Required work: A faithful transcript of all the lines below, with no pictures, is the goal here.

Data excerpts:
•••••

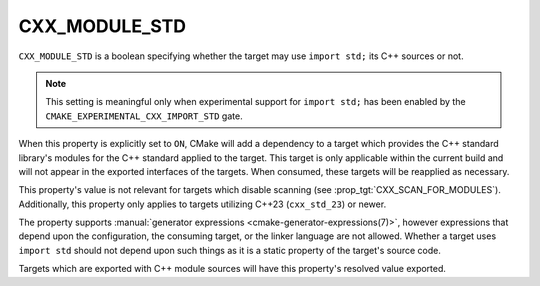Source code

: CXX_MODULE_STD
--------------

.. versionadded:: 3.30

``CXX_MODULE_STD`` is a boolean specifying whether the target may use
``import std;`` its C++ sources or not.

.. note ::

   This setting is meaningful only when experimental support for ``import
   std;`` has been enabled by the ``CMAKE_EXPERIMENTAL_CXX_IMPORT_STD`` gate.

When this property is explicitly set to ``ON``, CMake will add a dependency to
a target which provides the C++ standard library's modules for the C++
standard applied to the target. This target is only applicable within the
current build and will not appear in the exported interfaces of the targets.
When consumed, these targets will be reapplied as necessary.

.. note:

   Similar to the introduction of :prop:`CXX_SCAN_FOR_MODULES`, this property
   defaults to _not_ adding ``import std`` support to targets using
   ``cxx_std_23`` without an explicit request in order to preserve existing
   behavior for projects using C++23 without ``import std``. A future policy
   to change the default behavior is expected once the feature sees wider
   usage.

This property's value is not relevant for targets which disable scanning (see
:prop_tgt:`CXX_SCAN_FOR_MODULES`). Additionally, this property only applies to
targets utilizing C++23 (``cxx_std_23``) or newer.

The property supports
:manual:`generator expressions <cmake-generator-expressions(7)>`, however
expressions that depend upon the configuration, the consuming target, or the
linker language are not allowed. Whether a target uses ``import std`` should
not depend upon such things as it is a static property of the target's source
code.

Targets which are exported with C++ module sources will have this property's
resolved value exported.
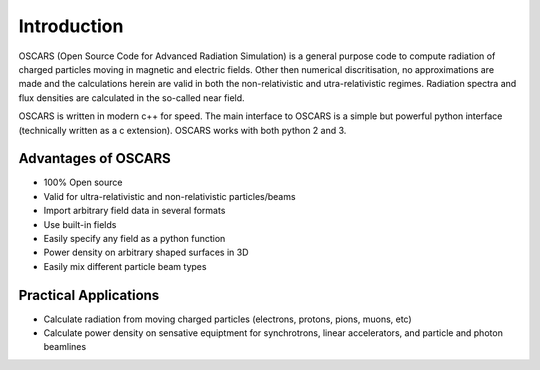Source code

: Introduction
============

OSCARS (Open Source Code for Advanced Radiation Simulation) is a general purpose code to compute radiation of charged particles moving in magnetic and electric fields.  Other then numerical discritisation, no approximations are made and the calculations herein are valid in both the non-relativistic and utra-relativistic regimes.  Radiation spectra and flux densities are calculated in the so-called near field.

OSCARS is written in modern c++ for speed.  The main interface to OSCARS is a simple but powerful python interface (technically written as a c extension).  OSCARS works with both python 2 and 3.


Advantages of OSCARS
--------------------

* 100% Open source
* Valid for ultra-relativistic and non-relativistic particles/beams
* Import arbitrary field data in several formats
* Use built-in fields
* Easily specify any field as a python function
* Power density on arbitrary shaped surfaces in 3D
* Easily mix different particle beam types


Practical Applications
----------------------

* Calculate radiation from moving charged particles (electrons, protons, pions, muons, etc)
* Calculate power density on sensative equiptment for synchrotrons, linear accelerators, and particle and photon beamlines
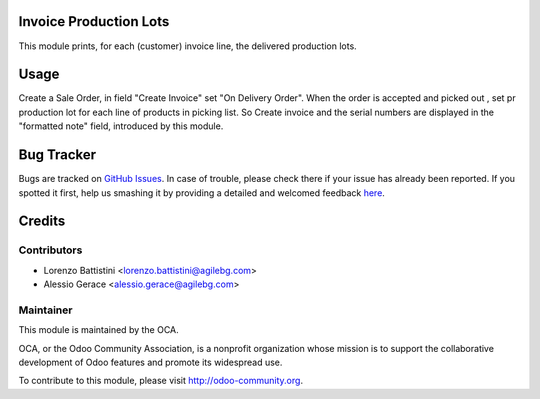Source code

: .. image:: https://img.shields.io/badge/licence-AGPL--3-blue.svg
    :alt: License: AGPL-3

Invoice Production Lots
===========

This module prints, for each (customer) invoice line, the delivered production
lots.

Usage
=====

Create a Sale Order, in field  "Create Invoice" set "On Delivery Order".
When the order is accepted and picked out , set pr production lot
for each line of products in picking list.
So Create invoice and  the serial numbers are displayed in the "formatted note" field,
introduced by this module.


Bug Tracker
===========

Bugs are tracked on `GitHub Issues <https://github.com/OCA/account-invoice-reporting/issues>`_.
In case of trouble, please check there if your issue has already been reported.
If you spotted it first, help us smashing it by providing a detailed and welcomed feedback
`here <https://github.com/OCA/account-invoice-reporting/issues/new?body=module:%20account_invoice_production_lot%0Aversion:%208.0%0A%0A**Steps%20to%20reproduce**%0A-%20...%0A%0A**Current%20behavior**%0A%0A**Expected%20behavior**>`_.


Credits
=======

Contributors
------------

* Lorenzo Battistini <lorenzo.battistini@agilebg.com>
* Alessio Gerace <alessio.gerace@agilebg.com>

Maintainer
----------

.. image:: https://odoo-community.org/logo.png
   :alt: Odoo Community Association
   :target: https://odoo-community.org

This module is maintained by the OCA.

OCA, or the Odoo Community Association, is a nonprofit organization whose
mission is to support the collaborative development of Odoo features and
promote its widespread use.

To contribute to this module, please visit http://odoo-community.org.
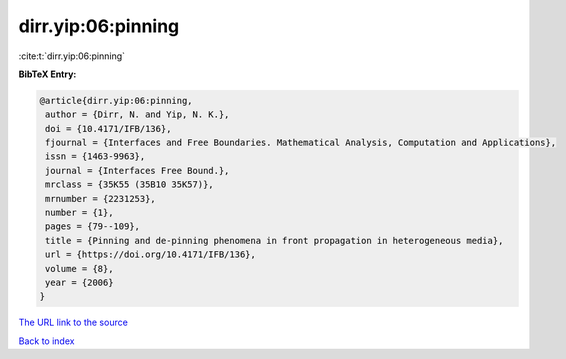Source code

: dirr.yip:06:pinning
===================

:cite:t:`dirr.yip:06:pinning`

**BibTeX Entry:**

.. code-block:: bibtex

   @article{dirr.yip:06:pinning,
    author = {Dirr, N. and Yip, N. K.},
    doi = {10.4171/IFB/136},
    fjournal = {Interfaces and Free Boundaries. Mathematical Analysis, Computation and Applications},
    issn = {1463-9963},
    journal = {Interfaces Free Bound.},
    mrclass = {35K55 (35B10 35K57)},
    mrnumber = {2231253},
    number = {1},
    pages = {79--109},
    title = {Pinning and de-pinning phenomena in front propagation in heterogeneous media},
    url = {https://doi.org/10.4171/IFB/136},
    volume = {8},
    year = {2006}
   }
`The URL link to the source <ttps://doi.org/10.4171/IFB/136}>`_


`Back to index <../By-Cite-Keys.html>`_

•••••

Solution to this task:
Source code

: CXX_MODULE_STD
--------------

.. versionadded:: 3.30

``CXX_MODULE_STD`` is a boolean specifying whether the target may use
``import std;`` its C++ sources or not.

.. note ::

   This setting is meaningful only when experimental support for ``import
   std;`` has been enabled by the ``CMAKE_EXPERIMENTAL_CXX_IMPORT_STD`` gate.

When this property is explicitly set to ``ON``, CMake will add a dependency to
a target which provides the C++ standard library's modules for the C++
standard applied to the target. This target is only applicable within the
current build and will not appear in the exported interfaces of the targets.
When consumed, these targets will be reapplied as necessary.

.. note:

   Similar to the introduction of :prop:`CXX_SCAN_FOR_MODULES`, this property
   defaults to _not_ adding ``import std`` support to targets using
   ``cxx_std_23`` without an explicit request in order to preserve existing
   behavior for projects using C++23 without ``import std``. A future policy
   to change the default behavior is expected once the feature sees wider
   usage.

This property's value is not relevant for targets which disable scanning (see
:prop_tgt:`CXX_SCAN_FOR_MODULES`). Additionally, this property only applies to
targets utilizing C++23 (``cxx_std_23``) or newer.

The property supports
:manual:`generator expressions <cmake-generator-expressions(7)>`, however
expressions that depend upon the configuration, the consuming target, or the
linker language are not allowed. Whether a target uses ``import std`` should
not depend upon such things as it is a static property of the target's source
code.

Targets which are exported with C++ module sources will have this property's
resolved value exported.
Source code

: Introduction
============

OSCARS (Open Source Code for Advanced Radiation Simulation) is a general purpose code to compute radiation of charged particles moving in magnetic and electric fields.  Other then numerical discritisation, no approximations are made and the calculations herein are valid in both the non-relativistic and utra-relativistic regimes.  Radiation spectra and flux densities are calculated in the so-called near field.

OSCARS is written in modern c++ for speed.  The main interface to OSCARS is a simple but powerful python interface (technically written as a c extension).  OSCARS works with both python 2 and 3.


Advantages of OSCARS
--------------------

* 100% Open source
* Valid for ultra-relativistic and non-relativistic particles/beams
* Import arbitrary field data in several formats
* Use built-in fields
* Easily specify any field as a python function
* Power density on arbitrary shaped surfaces in 3D
* Easily mix different particle beam types


Practical Applications
----------------------

* Calculate radiation from moving charged particles (electrons, protons, pions, muons, etc)
* Calculate power density on sensative equiptment for synchrotrons, linear accelerators, and particle and photon beamlines
Source code

: .. image:: https://img.shields.io/badge/licence-AGPL--3-blue.svg
    :alt: License: AGPL-3

Invoice Production Lots
===========

This module prints, for each (customer) invoice line, the delivered production
lots.

Usage
=====

Create a Sale Order, in field  "Create Invoice" set "On Delivery Order".
When the order is accepted and picked out , set pr production lot
for each line of products in picking list.
So Create invoice and  the serial numbers are displayed in the "formatted note" field,
introduced by this module.


Bug Tracker
===========

Bugs are tracked on `GitHub Issues <https://github.com/OCA/account-invoice-reporting/issues>`_.
In case of trouble, please check there if your issue has already been reported.
If you spotted it first, help us smashing it by providing a detailed and welcomed feedback
`here <https://github.com/OCA/account-invoice-reporting/issues/new?body=module:%20account_invoice_production_lot%0Aversion:%208.0%0A%0A**Steps%20to%20reproduce**%0A-%20...%0A%0A**Current%20behavior**%0A%0A**Expected%20behavior**>`_.


Credits
=======

Contributors
------------

* Lorenzo Battistini <lorenzo.battistini@agilebg.com>
* Alessio Gerace <alessio.gerace@agilebg.com>

Maintainer
----------

.. image:: https://odoo-community.org/logo.png
   :alt: Odoo Community Association
   :target: https://odoo-community.org

This module is maintained by the OCA.

OCA, or the Odoo Community Association, is a nonprofit organization whose
mission is to support the collaborative development of Odoo features and
promote its widespread use.

To contribute to this module, please visit http://odoo-community.org.
Source code

: dirr.yip:06:pinning
===================

:cite:t:`dirr.yip:06:pinning`

**BibTeX Entry:**

.. code-block:: bibtex

   @article{dirr.yip:06:pinning,
    author = {Dirr, N. and Yip, N. K.},
    doi = {10.4171/IFB/136},
    fjournal = {Interfaces and Free Boundaries. Mathematical Analysis, Computation and Applications},
    issn = {1463-9963},
    journal = {Interfaces Free Bound.},
    mrclass = {35K55 (35B10 35K57)},
    mrnumber = {2231253},
    number = {1},
    pages = {79--109},
    title = {Pinning and de-pinning phenomena in front propagation in heterogeneous media},
    url = {https://doi.org/10.4171/IFB/136},
    volume = {8},
    year = {2006}
   }
`The URL link to the source <ttps://doi.org/10.4171/IFB/136}>`_


`Back to index <../By-Cite-Keys.html>`_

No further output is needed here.